Maker, he missed the man. Looking across the fire at his son made it hurt all the more, and made him very thankful that Alistair preferred far shorter hair that either Maric or Cailan had favoured, and had brown eyes instead of blue. Not that Alistair's hair was as cropped as the boy had previously kept it; it was still showing some vague resemblance to the short, shaped cut Loghain remembered him as having, but rather longer now, grown out and shaggy. He wondered if Alistair was planning to let it continue growing out, or would resume cutting it short now that he was beginning to look after himself properly again. He hoped for short; Alistair reminded him too painfully much of Maric and Cailan as it was.
There was little for them to do that evening, apart from cleaning up from their meal. Loghain spent a little time quizzing Alistair on his recent lessons rather than seeing the time go entirely to waste, but his heart wasn't in it. "We might as well turn in early," he finally said. "The earlier to bed, the earlier we're likely to be up and on our way in the morning."
Alistair nodded, and the two retired to their tent. Loghain was amused, and just the slightest bit annoyed, to notice how embarrassed the boy was again made by Loghain's near-nakedness. Alistair was clearly also uncomfortable with removing his own armour and clothing in Loghain's presence, swathing himself in a voluminous nightshirt and his blankets early on in the process and trying to undress under cover of it all, a difficult and time-consuming process.
"I suppose I should point out that your exceeding modesty is misplaced," Loghain said dryly. "You don't have anywhere near enough curves nor the right physical equipment to be my type, and surely after a life as a stable boy, chantry student and templar-in-training you have spent considerable time in dormitories. You should be used to sharing accommodations with others of the same sex."

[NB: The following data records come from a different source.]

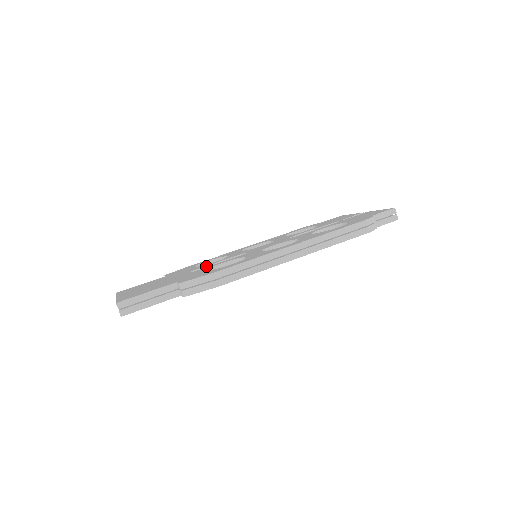
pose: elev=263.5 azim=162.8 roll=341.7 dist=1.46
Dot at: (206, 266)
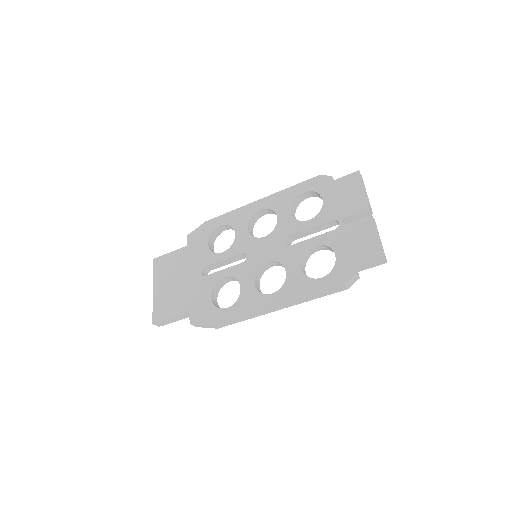
Dot at: (215, 263)
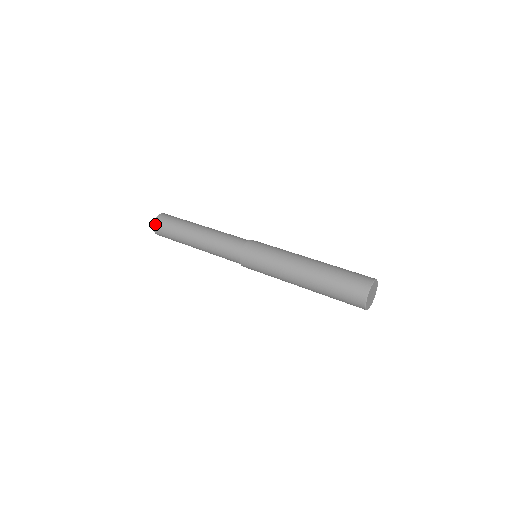
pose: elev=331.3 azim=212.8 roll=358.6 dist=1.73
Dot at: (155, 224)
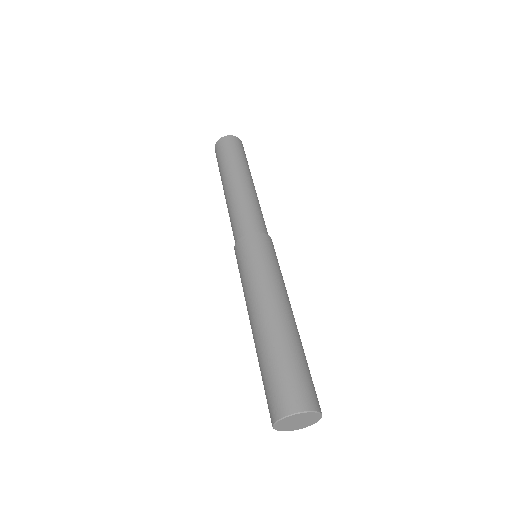
Dot at: (216, 144)
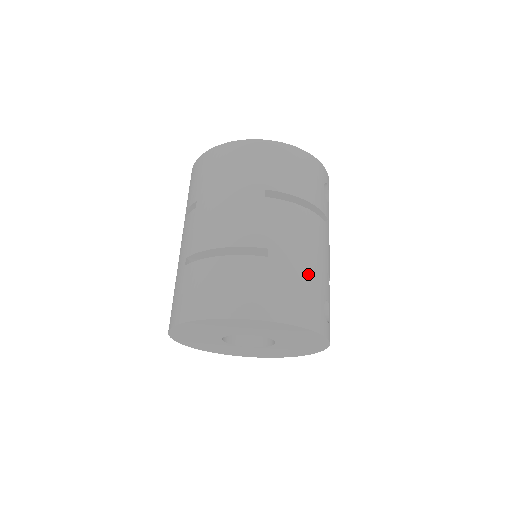
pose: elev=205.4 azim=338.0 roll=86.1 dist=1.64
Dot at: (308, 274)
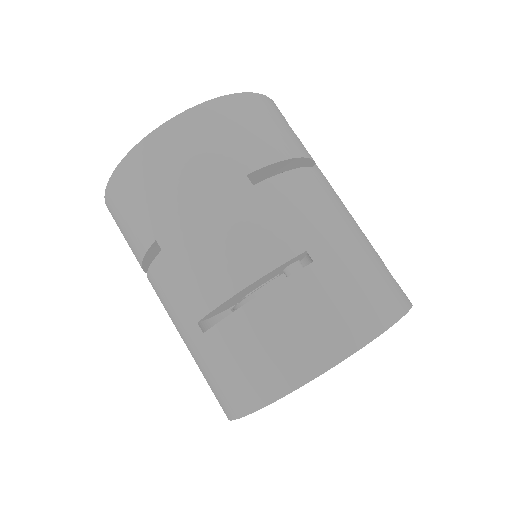
Dot at: (360, 249)
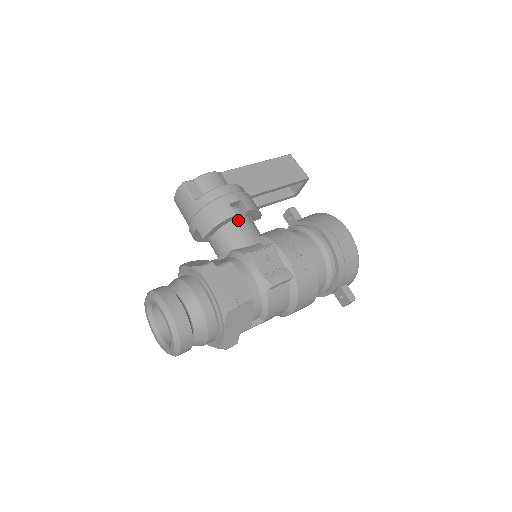
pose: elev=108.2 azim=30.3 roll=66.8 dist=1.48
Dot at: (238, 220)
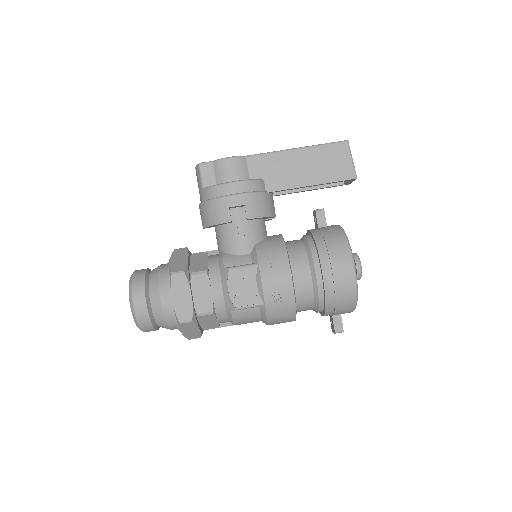
Dot at: (238, 223)
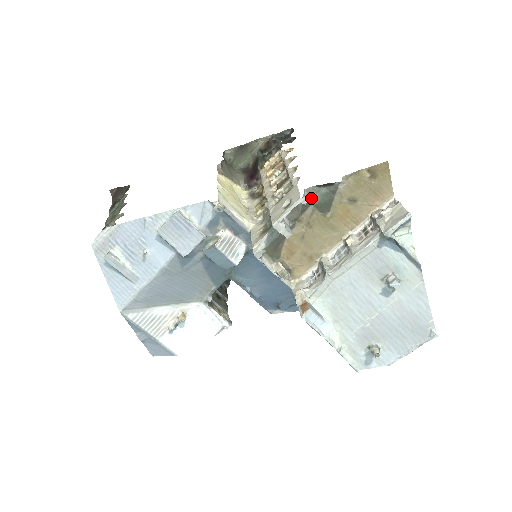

Alistair's blush darkened further, though at least a little of the tenseness went out of him. "That was different," he said a short time later, as he pulled his quilted leggings out from under his blankets and put them neatly aside
"How so?" Loghain asked as he wrapped himself up in his own blankets and tried to make himself comfortable; something he didn't find overly difficult, having spent most of his life, or so it often seemed like, sleeping in tents on the hard ground rather than in a real bed.

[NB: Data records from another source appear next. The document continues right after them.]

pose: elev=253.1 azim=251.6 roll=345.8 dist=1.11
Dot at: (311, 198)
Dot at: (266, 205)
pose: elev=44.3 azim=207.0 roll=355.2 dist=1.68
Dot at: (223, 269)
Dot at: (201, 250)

Alistair was silent for long enough that he'd begun to think he wasn't going to answer, and then he did. "Because none of them ever tried to have me killed."

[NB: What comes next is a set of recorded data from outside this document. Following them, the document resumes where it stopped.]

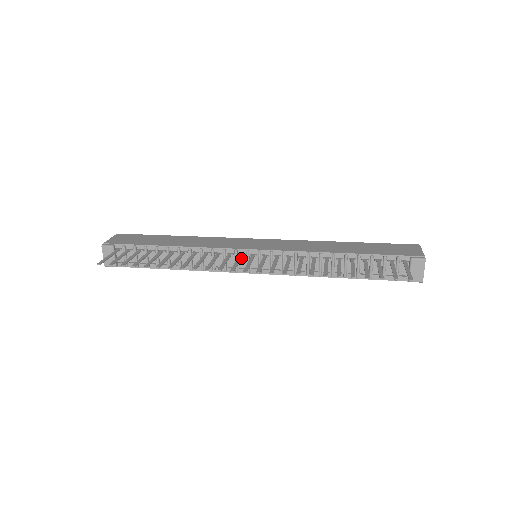
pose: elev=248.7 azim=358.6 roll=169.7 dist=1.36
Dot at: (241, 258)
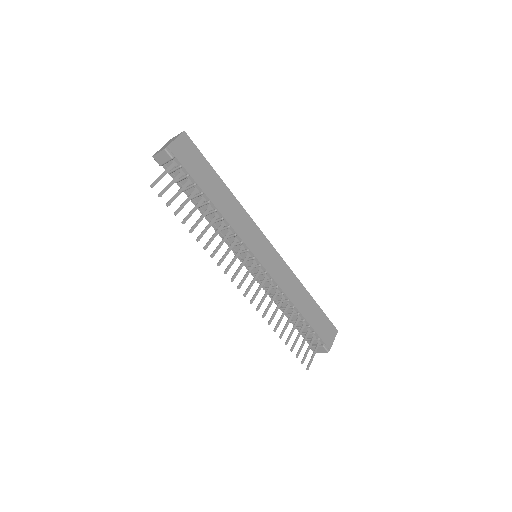
Dot at: occluded
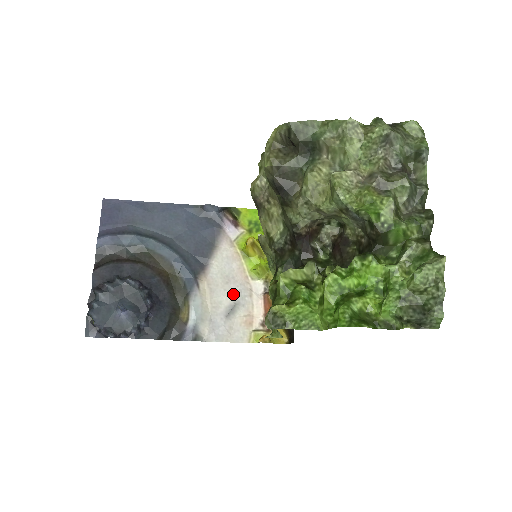
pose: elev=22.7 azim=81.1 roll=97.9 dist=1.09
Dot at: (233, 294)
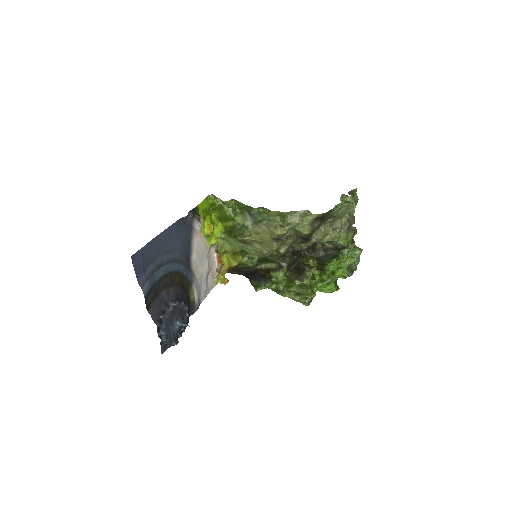
Dot at: (206, 266)
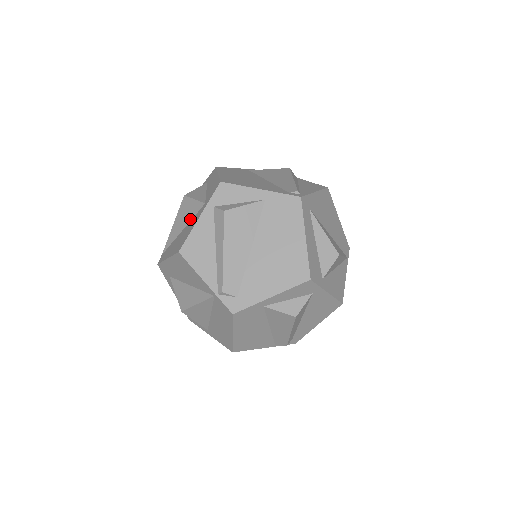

That startled a brief laugh out of Loghain. "All right, I suppose I deserved that," he said, rolling over on his back and smiling up at the tent canvas overhead, then sighed. "I promise you I have never made a practise of killing my squires, and of the two of us in this tent, I'm fairly certain that you're more likely to try and harm me than the reverse. You are my squire, which means you are unfortunately going to have to get used to such things as seeing me in various states of undress, and sharing quarters with me, and not always with the benefit of separate rooms. You can either continue letting it bother you, or you can accept it and learn to live with it. I would further note that in any military organization – templars, soldiers, guardsmen, or wardens – there is often little room for niceties in the field, and we won't always have time for modesty. Is that clear?"
"Yes, ser," Alistair said, sounding more abashed than grudging, which Loghain decided was good enough for now.
"Don't forget to use some more of that poultice," Loghain said, then closed his eyes and, near-presence of someone who likely wished him dead or not, was soon fast asleep.